Your assignment
Pick out every line in the records that contains the word "Black", and copy each of those lines.

Given data
==========
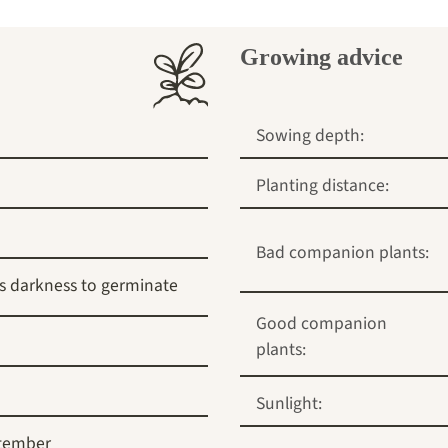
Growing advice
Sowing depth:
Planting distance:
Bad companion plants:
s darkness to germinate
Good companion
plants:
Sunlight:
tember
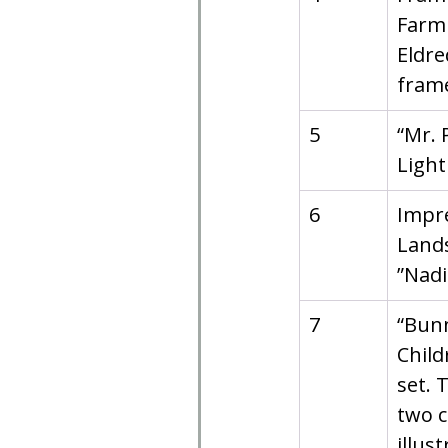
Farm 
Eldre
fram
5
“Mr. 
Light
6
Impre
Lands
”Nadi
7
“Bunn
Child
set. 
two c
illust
==========
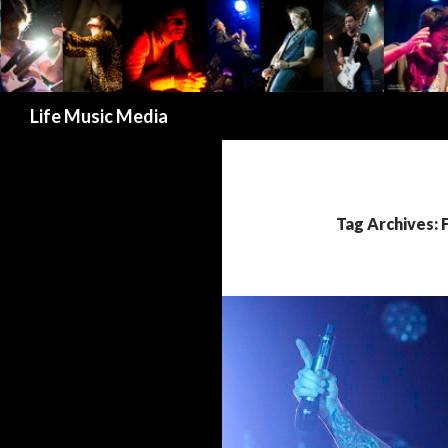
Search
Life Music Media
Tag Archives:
==========
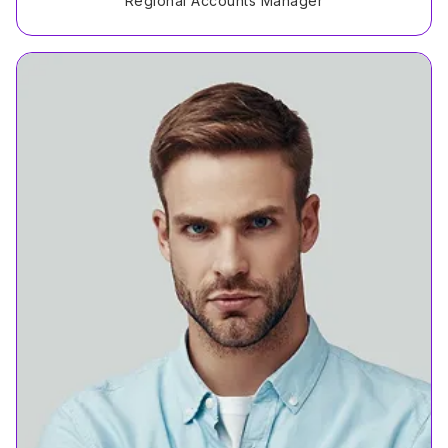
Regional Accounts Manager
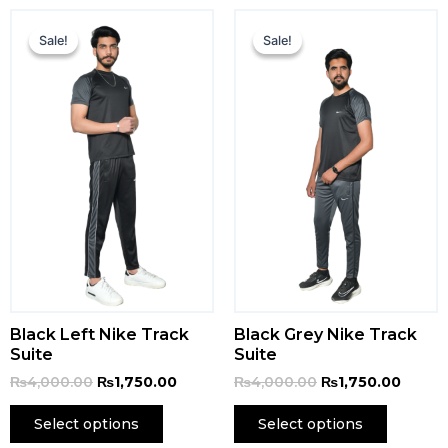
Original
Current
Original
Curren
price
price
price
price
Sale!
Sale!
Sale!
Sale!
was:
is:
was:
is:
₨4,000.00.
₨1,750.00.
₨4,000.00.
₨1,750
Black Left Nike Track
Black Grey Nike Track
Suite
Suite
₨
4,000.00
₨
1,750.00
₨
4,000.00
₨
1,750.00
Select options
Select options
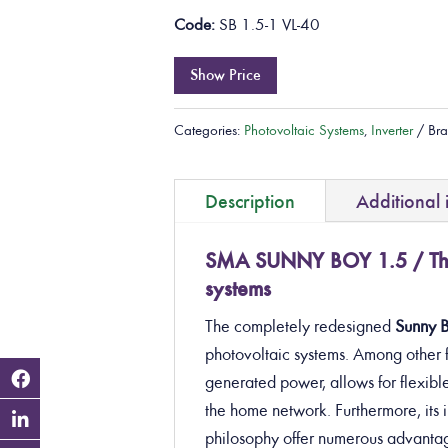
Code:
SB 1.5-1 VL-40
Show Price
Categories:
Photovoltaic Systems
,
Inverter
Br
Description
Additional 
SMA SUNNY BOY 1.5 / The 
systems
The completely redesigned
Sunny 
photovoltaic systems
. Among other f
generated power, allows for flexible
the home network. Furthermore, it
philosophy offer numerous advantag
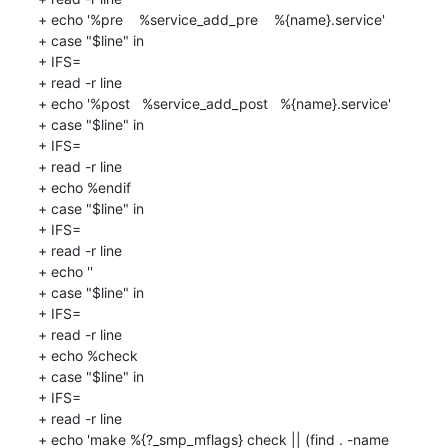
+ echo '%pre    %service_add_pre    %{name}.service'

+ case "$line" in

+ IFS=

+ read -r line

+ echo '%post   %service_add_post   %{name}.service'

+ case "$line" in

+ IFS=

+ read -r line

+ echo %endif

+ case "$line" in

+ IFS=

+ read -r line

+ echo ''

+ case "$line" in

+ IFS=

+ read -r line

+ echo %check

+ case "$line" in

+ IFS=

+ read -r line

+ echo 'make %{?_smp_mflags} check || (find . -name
==========
Your solution
Black Left Nike Track
Black Grey Nike Track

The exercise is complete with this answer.